↓

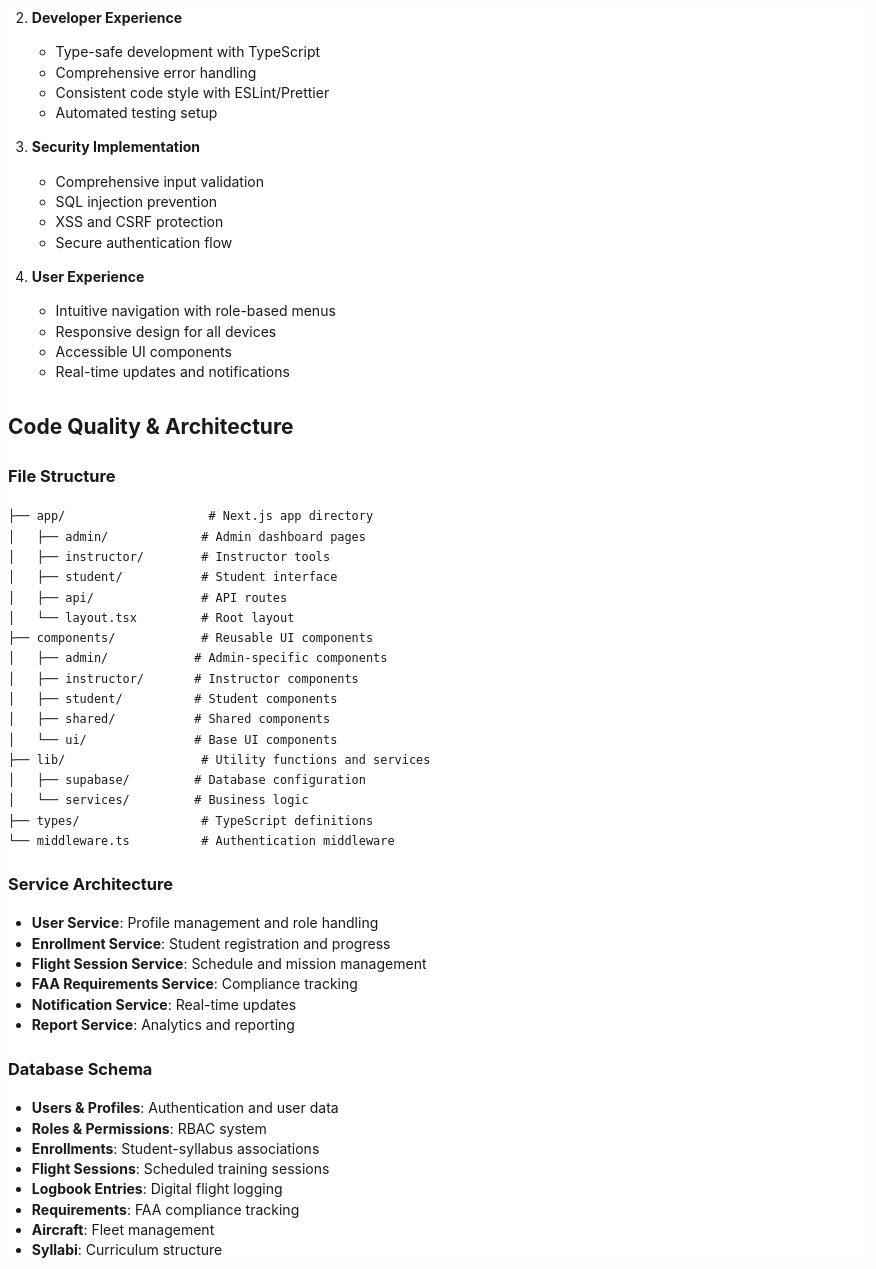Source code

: 2. **Developer Experience**
   - Type-safe development with TypeScript
   - Comprehensive error handling
   - Consistent code style with ESLint/Prettier
   - Automated testing setup

3. **Security Implementation**
   - Comprehensive input validation
   - SQL injection prevention
   - XSS and CSRF protection
   - Secure authentication flow

4. **User Experience**
   - Intuitive navigation with role-based menus
   - Responsive design for all devices
   - Accessible UI components
   - Real-time updates and notifications

## Code Quality & Architecture

### File Structure
```
├── app/                    # Next.js app directory
│   ├── admin/             # Admin dashboard pages
│   ├── instructor/        # Instructor tools
│   ├── student/           # Student interface
│   ├── api/               # API routes
│   └── layout.tsx         # Root layout
├── components/            # Reusable UI components
│   ├── admin/            # Admin-specific components
│   ├── instructor/       # Instructor components
│   ├── student/          # Student components
│   ├── shared/           # Shared components
│   └── ui/               # Base UI components
├── lib/                   # Utility functions and services
│   ├── supabase/         # Database configuration
│   └── services/         # Business logic
├── types/                 # TypeScript definitions
└── middleware.ts          # Authentication middleware
```

### Service Architecture
- **User Service**: Profile management and role handling
- **Enrollment Service**: Student registration and progress
- **Flight Session Service**: Schedule and mission management
- **FAA Requirements Service**: Compliance tracking
- **Notification Service**: Real-time updates
- **Report Service**: Analytics and reporting

### Database Schema
- **Users & Profiles**: Authentication and user data
- **Roles & Permissions**: RBAC system
- **Enrollments**: Student-syllabus associations
- **Flight Sessions**: Scheduled training sessions
- **Logbook Entries**: Digital flight logging
- **Requirements**: FAA compliance tracking
- **Aircraft**: Fleet management
- **Syllabi**: Curriculum structure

↑

Above are the entries; copy every line among them that contains the word "updates".

   - Real-time updates and notifications
- **Notification Service**: Real-time updates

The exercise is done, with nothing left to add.